The Ruthless Magnate's Virgin Mistress
‘What are you doing?’
‘I’m taking you home with me. I’m not leaving you here alone.’
‘I’m used to being alone,’ Abbey argued.
‘So am I. It doesn’t mean we have to like it,’ Nikolai quipped, hauling open the door again and guiding her out towards the lift.
‘I look a total mess and I am not sleeping with you again—’
‘You’re so forward,’ Nikolai breathed. ‘At least wait until you’re asked.’
She almost laughed, and then she remembered Jeffrey again and the urge evaporated, for life as she knew it was over. She no longer had the comfort and security of looking back and wrapping herself in her fond memories of Jeffrey’s love. ‘I was always second best to Jeffrey,’ she whispered. ‘According to what his sister told me, he only settled for me because Jane wouldn’t leave her husband. Everything I thought I knew about him was wrong. He even invited her to our wedding with her husband. He always talked as if he was so moral and there he was carrying on with someone else’s wife and cheating on me throughout our engagement!’
‘You’re as close to being someone else’s wife as I’ve ever got,’ Nikolai remarked wryly. ‘Stop torturing yourself. That affair and your marriage all ended a long time ago.’
‘But I believed that he loved me.’ Until that moment, Abbey had not appreciated just how good that belief had made her feel about herself. ‘That meant so much to me. I was a lanky beanpole at school—none of the boys were interested—’
‘They’d be kicking themselves if they saw you now,’ Nikolai told her, pressing her head into his shoulder in a protective move when he saw the paparazzi on the pavement outside, a sharp jerk of his head telling his bodyguards to be as aggressive as they liked in shielding them from the cameras.
‘I bet you were one of the popular ones at school,’ Abbey commented when they had got through the crush and were safe inside his limo.
Nikolai was pouring drinks from the well-stocked bar. He handed her a shot glass of perfectly chilled vodka. ‘No. My father was a crooked loan shark despised by most people. My grandfather was ashamed of him and so was I,’ he admitted, only to wonder why he was telling her something that until that moment he had not even admitted to himself. His little nasty weasel of a parent had been a chronic embarrassment to him while he was growing up.
Abbey knocked back the vodka and then almost choked as it burned a liquid passage of icy fire down her throat and brought tears to her eyes. ‘My word!’ she spluttered as he banged her between the shoulder blades so that she could breathe again.
‘Full marks for not sipping, but you didn’t even give me time to make a traditional toast.’
Abbey was still thinking about what he had said. ‘Why were you closer to your grandfather?’
‘I lived with him until he died when I was nine years old. My father wanted nothing to do with me.’
‘Why?’ Abbey fixed expectant eyes on his lean dark face, her curiosity raised to a height.
‘He was already married with three children when he got my mother pregnant. My grandfather took me in and raised me against my father’s wishes. I think my grandfather saw it as a second chance to be a father.’
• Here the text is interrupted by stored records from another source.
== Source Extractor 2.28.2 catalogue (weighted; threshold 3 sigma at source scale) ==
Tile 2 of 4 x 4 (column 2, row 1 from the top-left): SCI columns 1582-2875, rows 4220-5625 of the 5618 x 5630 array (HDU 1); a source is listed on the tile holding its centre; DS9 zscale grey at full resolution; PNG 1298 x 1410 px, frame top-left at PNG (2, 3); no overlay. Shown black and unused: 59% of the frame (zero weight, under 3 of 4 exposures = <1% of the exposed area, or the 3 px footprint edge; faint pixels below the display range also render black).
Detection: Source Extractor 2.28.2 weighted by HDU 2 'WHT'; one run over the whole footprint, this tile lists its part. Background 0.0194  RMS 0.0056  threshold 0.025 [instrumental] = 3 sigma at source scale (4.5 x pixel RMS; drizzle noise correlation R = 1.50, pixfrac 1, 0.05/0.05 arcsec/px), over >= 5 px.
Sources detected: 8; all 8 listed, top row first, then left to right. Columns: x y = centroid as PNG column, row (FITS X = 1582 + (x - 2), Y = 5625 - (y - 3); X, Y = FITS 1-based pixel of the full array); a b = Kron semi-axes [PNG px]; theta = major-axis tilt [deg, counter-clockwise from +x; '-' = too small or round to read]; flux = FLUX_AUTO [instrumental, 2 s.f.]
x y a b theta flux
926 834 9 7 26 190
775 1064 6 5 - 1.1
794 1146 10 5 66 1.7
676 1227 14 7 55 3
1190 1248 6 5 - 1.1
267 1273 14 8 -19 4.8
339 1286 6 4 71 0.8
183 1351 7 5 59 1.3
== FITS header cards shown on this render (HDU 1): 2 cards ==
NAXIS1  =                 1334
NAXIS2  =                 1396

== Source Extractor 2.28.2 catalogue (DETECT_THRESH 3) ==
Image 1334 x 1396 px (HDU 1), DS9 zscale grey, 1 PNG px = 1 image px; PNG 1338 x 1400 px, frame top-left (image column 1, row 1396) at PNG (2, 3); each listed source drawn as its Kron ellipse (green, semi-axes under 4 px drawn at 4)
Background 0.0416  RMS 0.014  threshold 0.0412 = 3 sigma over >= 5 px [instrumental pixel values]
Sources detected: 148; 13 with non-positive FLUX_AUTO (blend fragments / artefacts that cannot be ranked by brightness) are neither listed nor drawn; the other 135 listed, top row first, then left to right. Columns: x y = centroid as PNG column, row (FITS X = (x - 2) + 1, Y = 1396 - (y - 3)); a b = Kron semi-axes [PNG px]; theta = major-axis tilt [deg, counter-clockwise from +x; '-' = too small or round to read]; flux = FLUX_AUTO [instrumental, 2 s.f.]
‘My mother died of a heart attack a day after I was born,’ Abbey confided, accepting a refill and holding it high to say. ‘To a new and better understanding between us! My father never warmed to me after my mother died. He hadn’t the slightest interest in me or my achievements. I was surplus. My brother was important to him because he was a boy—’
‘That may be why you married an older man.’
‘Nothing’s that simple. I fell in love with Jeffrey.’
‘But now you’re going to get over that,’ Nikolai intoned with cool conviction.
Shivering in the cool night air, Abbey allowed Nikolai to assist her out of the limousine and wrap her in his dinner jacket. His unexpected gallantry made her smile while his protectiveness surprised and pleased her. ‘Thank you.’ A car screeched to a halt a few feet away, doors flying open noisily as more men with cameras leapt out. ‘Why are they still following us?’
‘Press hounds have an infallible nose for a drama.’
The two shots of vodka she had had in the car made Abbey feel rather dizzy in the lift. She knew she shouldn’t be with Nikolai. If ever there was a case of leaping from the frying pan straight into the fire, this had to be it, she conceded ruefully. But she was amazed that he wanted to be with her when she was in such a mood and she was equally keen not to be left alone with her depressing thoughts.